======== GIVEN INFORMATION ========
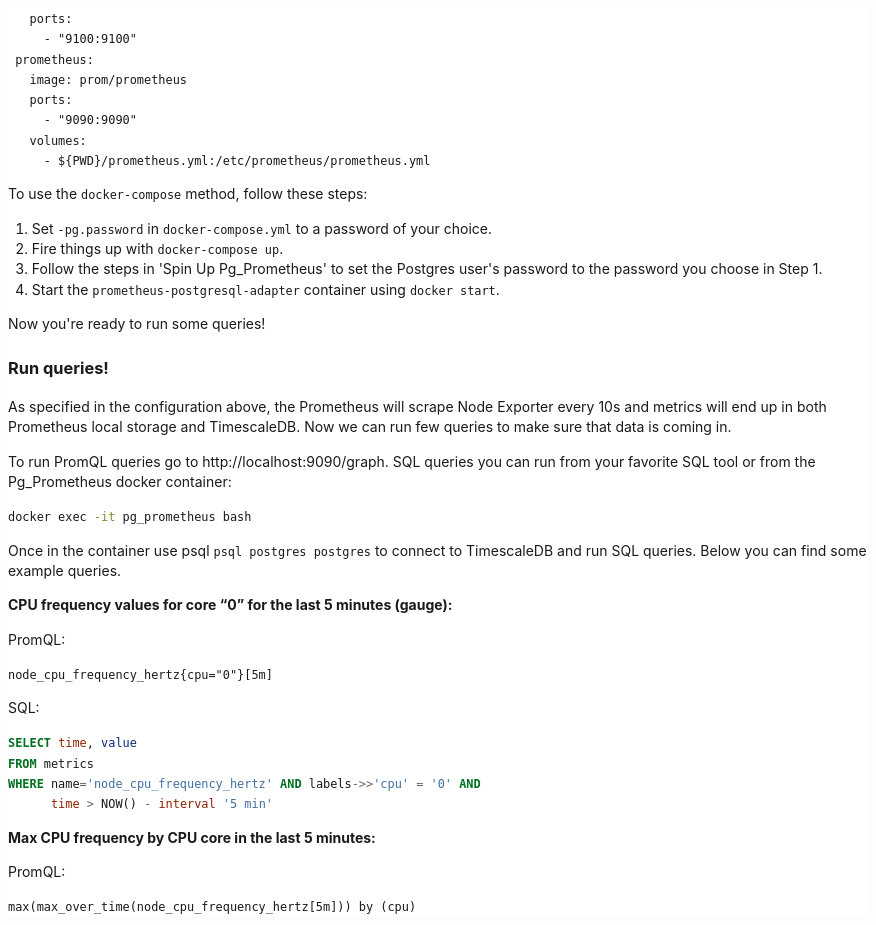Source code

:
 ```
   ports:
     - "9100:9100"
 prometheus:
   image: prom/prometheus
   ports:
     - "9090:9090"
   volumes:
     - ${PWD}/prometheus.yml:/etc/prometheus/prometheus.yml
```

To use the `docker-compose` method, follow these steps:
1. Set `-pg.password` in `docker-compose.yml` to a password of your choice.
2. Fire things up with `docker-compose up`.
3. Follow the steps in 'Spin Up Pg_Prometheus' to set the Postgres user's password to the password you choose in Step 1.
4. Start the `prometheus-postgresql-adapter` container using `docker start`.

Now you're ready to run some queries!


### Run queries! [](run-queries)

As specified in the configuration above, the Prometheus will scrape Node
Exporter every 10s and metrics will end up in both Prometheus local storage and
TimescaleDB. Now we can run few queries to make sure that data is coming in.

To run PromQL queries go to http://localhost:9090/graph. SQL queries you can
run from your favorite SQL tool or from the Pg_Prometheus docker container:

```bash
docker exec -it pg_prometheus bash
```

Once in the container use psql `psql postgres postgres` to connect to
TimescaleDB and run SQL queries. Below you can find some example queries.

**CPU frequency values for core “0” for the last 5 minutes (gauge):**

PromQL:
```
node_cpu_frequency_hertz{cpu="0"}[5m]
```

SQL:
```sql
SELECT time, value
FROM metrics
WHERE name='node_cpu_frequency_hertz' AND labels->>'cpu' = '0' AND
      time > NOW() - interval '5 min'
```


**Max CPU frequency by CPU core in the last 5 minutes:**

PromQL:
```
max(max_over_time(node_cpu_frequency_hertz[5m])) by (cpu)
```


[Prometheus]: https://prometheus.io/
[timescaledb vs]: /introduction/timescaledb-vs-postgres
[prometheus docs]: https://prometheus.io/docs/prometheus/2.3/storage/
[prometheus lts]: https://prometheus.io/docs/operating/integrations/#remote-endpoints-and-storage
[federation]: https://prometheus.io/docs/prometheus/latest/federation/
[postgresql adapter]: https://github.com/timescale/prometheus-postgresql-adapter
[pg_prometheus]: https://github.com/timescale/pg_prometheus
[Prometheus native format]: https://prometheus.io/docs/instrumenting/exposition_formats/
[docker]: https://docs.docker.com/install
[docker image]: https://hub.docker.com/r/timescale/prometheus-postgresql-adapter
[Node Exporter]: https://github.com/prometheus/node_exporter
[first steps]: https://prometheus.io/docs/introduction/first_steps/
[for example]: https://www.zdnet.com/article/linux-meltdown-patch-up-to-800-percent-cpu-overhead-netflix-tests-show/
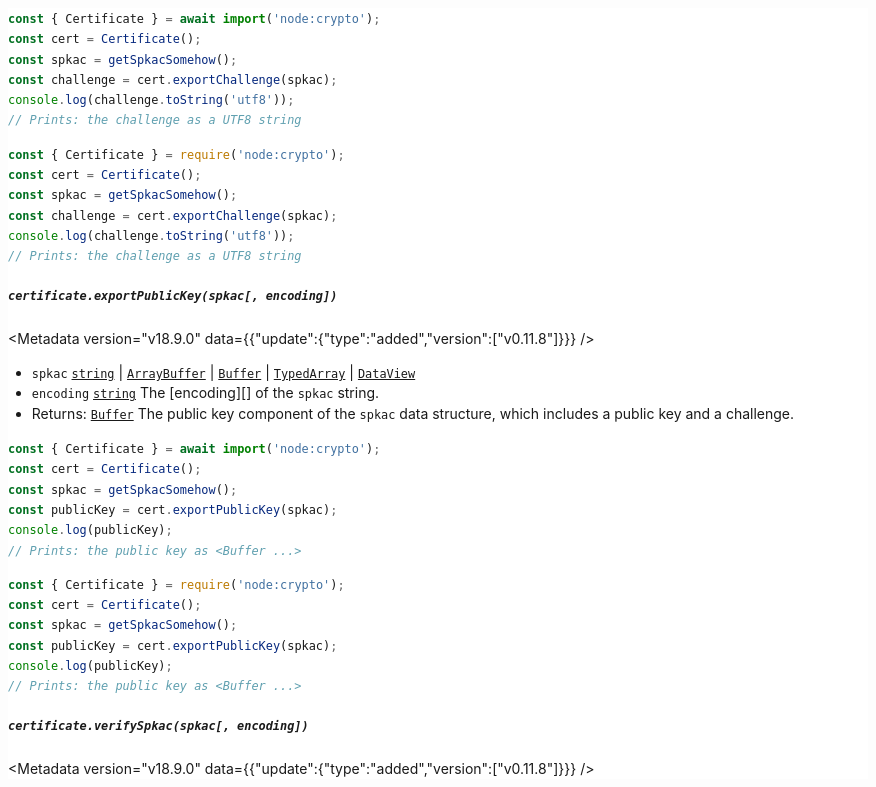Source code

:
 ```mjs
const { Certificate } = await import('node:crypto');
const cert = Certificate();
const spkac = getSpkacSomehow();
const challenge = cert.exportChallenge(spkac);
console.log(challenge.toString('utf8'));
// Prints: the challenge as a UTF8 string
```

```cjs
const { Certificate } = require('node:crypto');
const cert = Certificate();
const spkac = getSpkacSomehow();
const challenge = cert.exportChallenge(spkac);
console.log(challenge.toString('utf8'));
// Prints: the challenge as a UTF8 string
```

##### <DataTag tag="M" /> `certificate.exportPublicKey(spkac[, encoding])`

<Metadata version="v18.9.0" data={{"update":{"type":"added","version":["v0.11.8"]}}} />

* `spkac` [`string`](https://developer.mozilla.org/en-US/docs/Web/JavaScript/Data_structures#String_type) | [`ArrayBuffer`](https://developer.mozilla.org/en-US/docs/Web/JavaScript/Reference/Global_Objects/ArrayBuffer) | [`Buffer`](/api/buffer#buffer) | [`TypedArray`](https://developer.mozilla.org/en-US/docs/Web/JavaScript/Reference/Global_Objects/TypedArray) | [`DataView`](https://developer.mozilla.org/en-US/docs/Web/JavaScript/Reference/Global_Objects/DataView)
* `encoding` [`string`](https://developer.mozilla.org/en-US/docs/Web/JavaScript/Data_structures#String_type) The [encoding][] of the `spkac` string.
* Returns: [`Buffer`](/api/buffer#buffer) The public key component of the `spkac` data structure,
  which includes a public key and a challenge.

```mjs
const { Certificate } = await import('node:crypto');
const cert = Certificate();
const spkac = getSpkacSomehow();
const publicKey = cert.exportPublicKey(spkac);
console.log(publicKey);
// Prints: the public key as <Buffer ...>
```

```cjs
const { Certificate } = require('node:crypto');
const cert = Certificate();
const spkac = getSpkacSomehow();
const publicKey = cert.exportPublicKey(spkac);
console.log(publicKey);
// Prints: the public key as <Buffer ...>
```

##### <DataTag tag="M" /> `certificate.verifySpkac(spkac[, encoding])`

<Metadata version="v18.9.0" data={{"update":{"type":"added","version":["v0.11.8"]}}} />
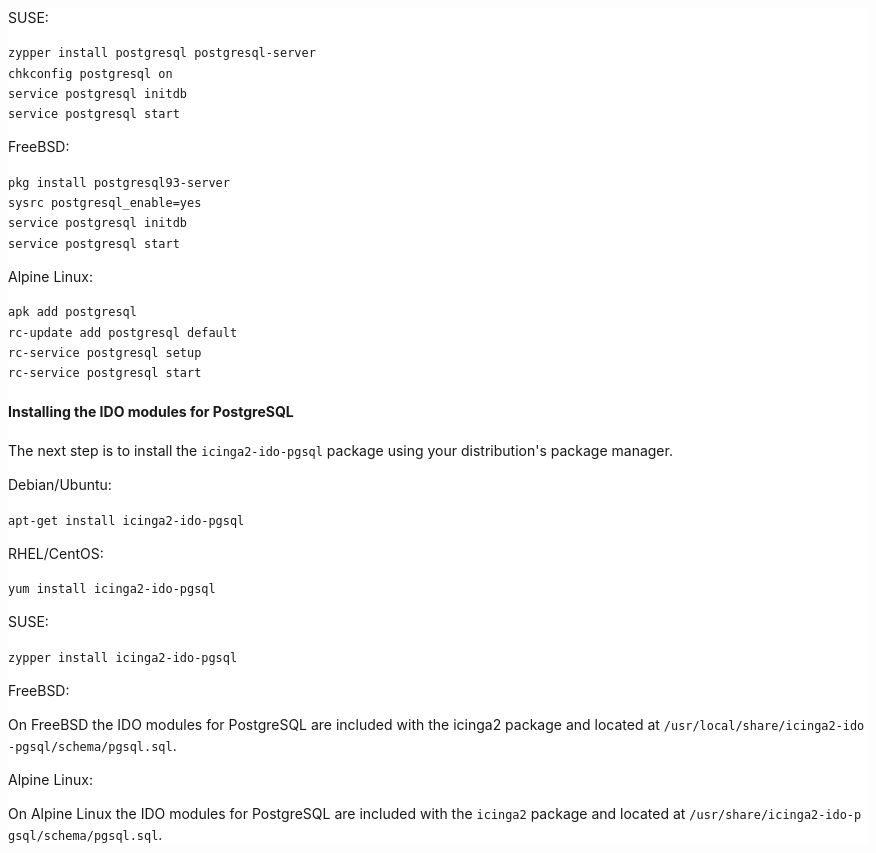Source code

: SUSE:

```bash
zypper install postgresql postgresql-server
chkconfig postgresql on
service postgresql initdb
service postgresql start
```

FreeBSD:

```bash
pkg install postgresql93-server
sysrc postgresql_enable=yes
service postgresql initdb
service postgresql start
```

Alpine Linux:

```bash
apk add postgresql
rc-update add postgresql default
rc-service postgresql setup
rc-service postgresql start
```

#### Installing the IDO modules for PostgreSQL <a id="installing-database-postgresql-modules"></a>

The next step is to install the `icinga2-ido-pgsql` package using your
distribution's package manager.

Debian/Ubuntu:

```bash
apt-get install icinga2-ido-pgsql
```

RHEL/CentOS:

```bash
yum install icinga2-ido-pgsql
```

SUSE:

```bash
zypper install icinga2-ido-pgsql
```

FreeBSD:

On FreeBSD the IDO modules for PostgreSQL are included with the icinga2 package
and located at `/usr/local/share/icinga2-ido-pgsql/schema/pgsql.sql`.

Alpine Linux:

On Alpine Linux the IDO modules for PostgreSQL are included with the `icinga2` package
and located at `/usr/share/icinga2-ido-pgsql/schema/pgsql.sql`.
========
* [WHAT TO PRODUCE] The answer must be an exact copy of the records, with no pictures in it.

* [RESPONSE AREA]
Source code

:
 ```
   ports:
     - "9100:9100"
 prometheus:
   image: prom/prometheus
   ports:
     - "9090:9090"
   volumes:
     - ${PWD}/prometheus.yml:/etc/prometheus/prometheus.yml
```

To use the `docker-compose` method, follow these steps:
1. Set `-pg.password` in `docker-compose.yml` to a password of your choice.
2. Fire things up with `docker-compose up`.
3. Follow the steps in 'Spin Up Pg_Prometheus' to set the Postgres user's password to the password you choose in Step 1.
4. Start the `prometheus-postgresql-adapter` container using `docker start`.

Now you're ready to run some queries!


### Run queries! [](run-queries)

As specified in the configuration above, the Prometheus will scrape Node
Exporter every 10s and metrics will end up in both Prometheus local storage and
TimescaleDB. Now we can run few queries to make sure that data is coming in.

To run PromQL queries go to http://localhost:9090/graph. SQL queries you can
run from your favorite SQL tool or from the Pg_Prometheus docker container:

```bash
docker exec -it pg_prometheus bash
```

Once in the container use psql `psql postgres postgres` to connect to
TimescaleDB and run SQL queries. Below you can find some example queries.

**CPU frequency values for core “0” for the last 5 minutes (gauge):**

PromQL:
```
node_cpu_frequency_hertz{cpu="0"}[5m]
```

SQL:
```sql
SELECT time, value
FROM metrics
WHERE name='node_cpu_frequency_hertz' AND labels->>'cpu' = '0' AND
      time > NOW() - interval '5 min'
```


**Max CPU frequency by CPU core in the last 5 minutes:**

PromQL:
```
max(max_over_time(node_cpu_frequency_hertz[5m])) by (cpu)
```


[Prometheus]: https://prometheus.io/
[timescaledb vs]: /introduction/timescaledb-vs-postgres
[prometheus docs]: https://prometheus.io/docs/prometheus/2.3/storage/
[prometheus lts]: https://prometheus.io/docs/operating/integrations/#remote-endpoints-and-storage
[federation]: https://prometheus.io/docs/prometheus/latest/federation/
[postgresql adapter]: https://github.com/timescale/prometheus-postgresql-adapter
[pg_prometheus]: https://github.com/timescale/pg_prometheus
[Prometheus native format]: https://prometheus.io/docs/instrumenting/exposition_formats/
[docker]: https://docs.docker.com/install
[docker image]: https://hub.docker.com/r/timescale/prometheus-postgresql-adapter
[Node Exporter]: https://github.com/prometheus/node_exporter
[first steps]: https://prometheus.io/docs/introduction/first_steps/
[for example]: https://www.zdnet.com/article/linux-meltdown-patch-up-to-800-percent-cpu-overhead-netflix-tests-show/
Source code

:
 ```mjs
const { Certificate } = await import('node:crypto');
const cert = Certificate();
const spkac = getSpkacSomehow();
const challenge = cert.exportChallenge(spkac);
console.log(challenge.toString('utf8'));
// Prints: the challenge as a UTF8 string
```

```cjs
const { Certificate } = require('node:crypto');
const cert = Certificate();
const spkac = getSpkacSomehow();
const challenge = cert.exportChallenge(spkac);
console.log(challenge.toString('utf8'));
// Prints: the challenge as a UTF8 string
```

##### <DataTag tag="M" /> `certificate.exportPublicKey(spkac[, encoding])`

<Metadata version="v18.9.0" data={{"update":{"type":"added","version":["v0.11.8"]}}} />

* `spkac` [`string`](https://developer.mozilla.org/en-US/docs/Web/JavaScript/Data_structures#String_type) | [`ArrayBuffer`](https://developer.mozilla.org/en-US/docs/Web/JavaScript/Reference/Global_Objects/ArrayBuffer) | [`Buffer`](/api/buffer#buffer) | [`TypedArray`](https://developer.mozilla.org/en-US/docs/Web/JavaScript/Reference/Global_Objects/TypedArray) | [`DataView`](https://developer.mozilla.org/en-US/docs/Web/JavaScript/Reference/Global_Objects/DataView)
* `encoding` [`string`](https://developer.mozilla.org/en-US/docs/Web/JavaScript/Data_structures#String_type) The [encoding][] of the `spkac` string.
* Returns: [`Buffer`](/api/buffer#buffer) The public key component of the `spkac` data structure,
  which includes a public key and a challenge.

```mjs
const { Certificate } = await import('node:crypto');
const cert = Certificate();
const spkac = getSpkacSomehow();
const publicKey = cert.exportPublicKey(spkac);
console.log(publicKey);
// Prints: the public key as <Buffer ...>
```

```cjs
const { Certificate } = require('node:crypto');
const cert = Certificate();
const spkac = getSpkacSomehow();
const publicKey = cert.exportPublicKey(spkac);
console.log(publicKey);
// Prints: the public key as <Buffer ...>
```

##### <DataTag tag="M" /> `certificate.verifySpkac(spkac[, encoding])`

<Metadata version="v18.9.0" data={{"update":{"type":"added","version":["v0.11.8"]}}} />
Source code

: SUSE:

```bash
zypper install postgresql postgresql-server
chkconfig postgresql on
service postgresql initdb
service postgresql start
```

FreeBSD:

```bash
pkg install postgresql93-server
sysrc postgresql_enable=yes
service postgresql initdb
service postgresql start
```

Alpine Linux:

```bash
apk add postgresql
rc-update add postgresql default
rc-service postgresql setup
rc-service postgresql start
```

#### Installing the IDO modules for PostgreSQL <a id="installing-database-postgresql-modules"></a>

The next step is to install the `icinga2-ido-pgsql` package using your
distribution's package manager.

Debian/Ubuntu:

```bash
apt-get install icinga2-ido-pgsql
```

RHEL/CentOS:

```bash
yum install icinga2-ido-pgsql
```

SUSE:

```bash
zypper install icinga2-ido-pgsql
```

FreeBSD:

On FreeBSD the IDO modules for PostgreSQL are included with the icinga2 package
and located at `/usr/local/share/icinga2-ido-pgsql/schema/pgsql.sql`.

Alpine Linux:

On Alpine Linux the IDO modules for PostgreSQL are included with the `icinga2` package
and located at `/usr/share/icinga2-ido-pgsql/schema/pgsql.sql`.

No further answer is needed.